Sensitivity of G‐protein involved in endothelin‐1‐induced Ca 2+ influx to pertussis toxin in porcine endothelial cells in situ

1 We designed a new method to determine quantitatively the intracellular Ca 2+ concentration ([Ca 2+ ] i ) in endothelial cells in situ , using front‐surface fluorometry and fura‐2‐loaded porcine aortic valvular strips. Using this method, we investigated the characteristics of the G‐protein involved in endothelin‐1 (ET‐1)‐induced changes in [Ca 2+ ] i of endothelial cells in situ . 2 Endothelial cells were identified by specific uptake of acetylated‐low density lipoprotein labelled with 1,1′‐dioctadecyl‐3,3,3′,3′‐tetramethyl‐indocarbocyanine perchlorate (DiI‐Ac‐LDL).
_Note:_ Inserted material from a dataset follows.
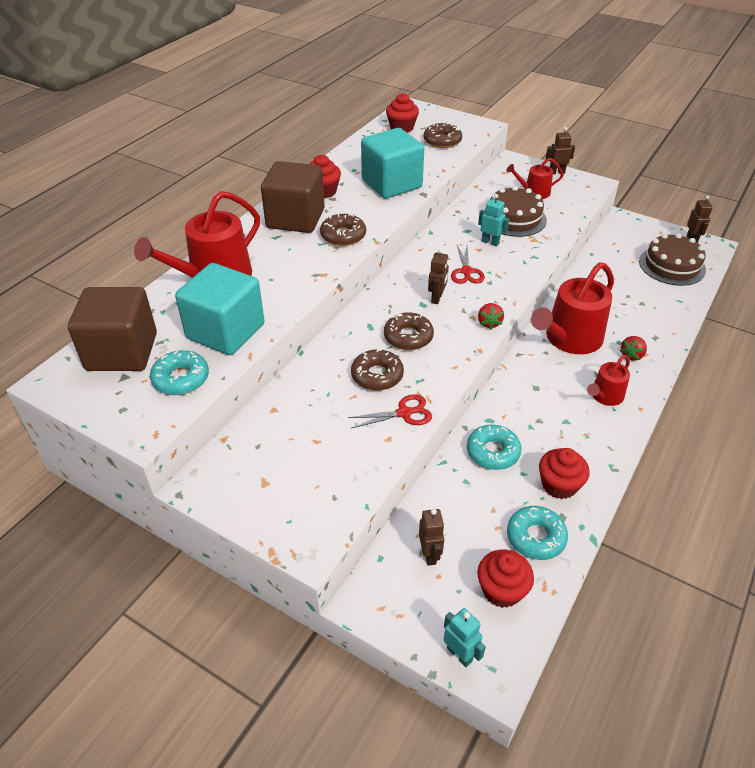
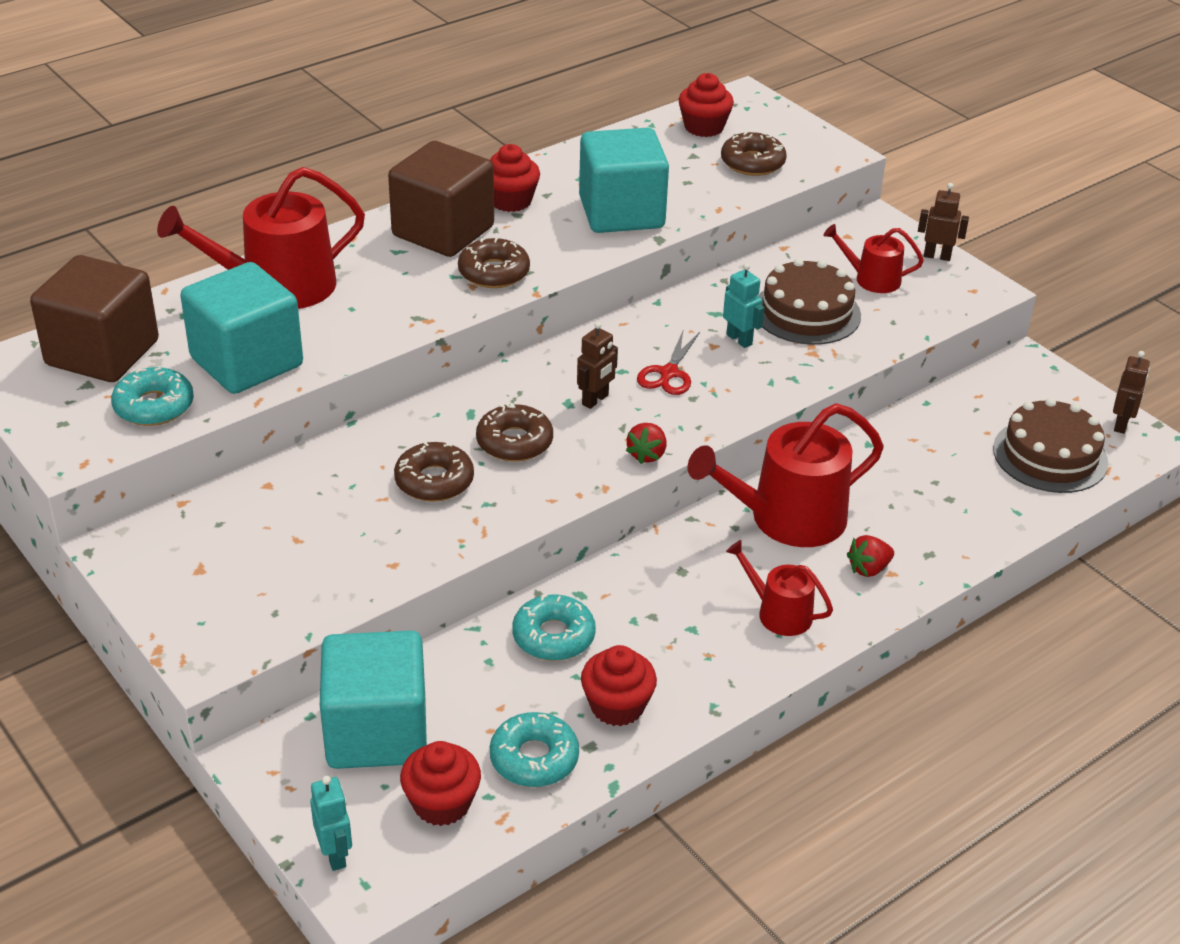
camera: 20 degrees right, 5 degrees down
red scissors [348,394,432,428] -> none
brown robot [419,509,444,566] -> turquoise cube [320,630,427,769]
red watering can [587,355,630,406] -> red watering can turned 60 degrees clockwise [726,540,833,636]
Double staining with DiI‐Ac‐LDL and fura‐2 showed that the valvular strip was covered with a monolayer of endothelial cells and that the cellular component which contributed to the fura‐2 fluorescence, [Ca 2+ ] i signal, was exclusively endothelial cells. 3 ET‐1 (10 −7 m ) induced an elevation of [Ca 2+ ] i consisting of two components: the first was a rapid and transient elevation to reach a peak, followed by a second, sustained elevation (the second phase). The first phase was composed of extracellular Ca 2+ ‐independent and ‐dependent components, while the second phase was exclusively extracellular Ca 2+ ‐dependent. The extracellular Ca 2+ ‐independent component of the first phase was due to the release of Ca 2+ from intracellular storage sites. The second phase and part of the first phase of [Ca 2+ ] i elevation were attributed to the influx of extracellular Ca 2+ . The Ca 2+ influx component was completely inhibited by 10 −3 m Ni 2+ but was not affected by 10 −5 m diltiazem. 4 Pertussis toxin (IAP) markedly inhibited the extracellular Ca 2+ ‐dependent elevation of [Ca 2+ ] i , but had no effect on the extracellular Ca 2+ ‐independent elevation of [Ca 2+ ] i caused by ET‐1 (10 −7 m ). 5 Bradykinin (10 −7 m ) or ATP (10 −5 m ) elevated [Ca 2+ ] i and these responses also consisted of extracellular Ca 2+ ‐independent and extracellular Ca 2+ ‐dependent components. IAP had no effect on either component of the [Ca 2+ ] i elevation induced by bradykinin or ATP. 6 From these findings we conclude that, in porcine endotheliel cells in situ , ET‐1 elevates [Ca 2+ ] i as a result of a Ca 2+ influx component from the extracellular space and release of intracelluarly stored Ca 2+ . The Ca 2+ influx is regulated by an IAP‐sensitive G‐protein, while the release of Ca 2+ from the intracellular store is not.